GIVEN TEXT:
□ □ □
When graphic designer Jeremy Dean showed up to his first Dead & Company concert in 2016, he was certain he was walking into a sting operation. At the time, he was a few years into running a popular Grateful Dead bootleg clothing brand, so Dead & Co. guitarist John Mayer's invitation to join him backstage at the BB&T Pavilion seemed too good to be true.
"I thought I was busted," Dean, 46, of Montgomery County, says. "I said, 'I'm not going to show up to you with a full team ready to take me down, right?' He goes, '[No,] I promise you.' "
Released mostly as T-shirts and hoodies, WOBF items often combine the bar logo for which Black Flag is famous with the Grateful Dead's "stealie" skull image. Throw in some other references to Black Flag releases, like Wasted … Again and the Dead's Bertha skeleton or marching bear characters, imagine what they'd look like on bad acid, and you've got an idea of Dean's output.
Designed in Montco and printed in Delaware, the items typically sell out minutes after he announces them to his 23,000 Instagram followers at @deansnuts — his last run sold out in seven minutes. There have even been resellers offering his clothing on eBay, where a single hoodie that initially sold for $60 has fetched a price as high as $250.
Dean decided to hook Mayer up. Mayer did not respond to a request for comment, but he has been spotted on stage wearing Dean's designs.
□ □ □
DATASET RECORDS:
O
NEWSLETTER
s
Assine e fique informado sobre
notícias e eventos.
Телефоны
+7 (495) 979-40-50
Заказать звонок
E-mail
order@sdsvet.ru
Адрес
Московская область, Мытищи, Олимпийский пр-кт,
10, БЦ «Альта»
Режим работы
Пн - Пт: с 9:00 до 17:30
□ □ □
WORK TO COMPLETE:
[a] In the article above about Jeremy Dean's bootleg clothing, write out the passage starting with "Released mostly as" and going on through "wearing Dean's designs.".
[b] Pick up the article on Jeremy Dean's Grateful Dead bootleg designs after its final sentence and keep writing.

RESPONSES FOR EACH TASK:
[a]
Released mostly as T-shirts and hoodies, WOBF items often combine the bar logo for which Black Flag is famous with the Grateful Dead's "stealie" skull image. Throw in some other references to Black Flag releases, like Wasted … Again and the Dead's Bertha skeleton or marching bear characters, imagine what they'd look like on bad acid, and you've got an idea of Dean's output.
Designed in Montco and printed in Delaware, the items typically sell out minutes after he announces them to his 23,000 Instagram followers at @deansnuts — his last run sold out in seven minutes. There have even been resellers offering his clothing on eBay, where a single hoodie that initially sold for $60 has fetched a price as high as $250.
Dean decided to hook Mayer up. Mayer did not respond to a request for comment, but he has been spotted on stage wearing Dean's designs.

[b]
As a result of their Camden meetup, Dean began making official merchandise for both Mayer and Dead & Co. Mayer worked with him on graphics for his "Love on the Weekend" advertising materials and his Search for Everything album cover and merchandise, as well as for his "Controlled Danger" stand-up tour with Dave Chappelle. Dead & Co. have featured Dean's work on their most recent fall and summer tours.
Dean doesn't consider himself a Deadhead — his roots are more in hardcore punk than jam band culture. He says it's been fun to take the official Dead brand "out for a spin," but he can't quite tear himself away from his bootleg work just yet.
Neither can actual Deadheads. The Grateful Dead, after all, are undergoing a moment of renewed cultural interest, due in part to the popularization of bootleg Dead fashion, as the Wall Street Journal, Esquire, GQ, and Hypebeast have noted. Other brands include Moon Life Clothing, Philly local Mason Warner's From the Lot, and Online Ceramics, which has also created official Dead & Co. gear. Dean's punkier take is among the most visible today.
"I feel almost partially responsible," he says. "Maybe it's this catalyst for some people, like, 'I got this shirt, maybe I should listen to the Dead.' "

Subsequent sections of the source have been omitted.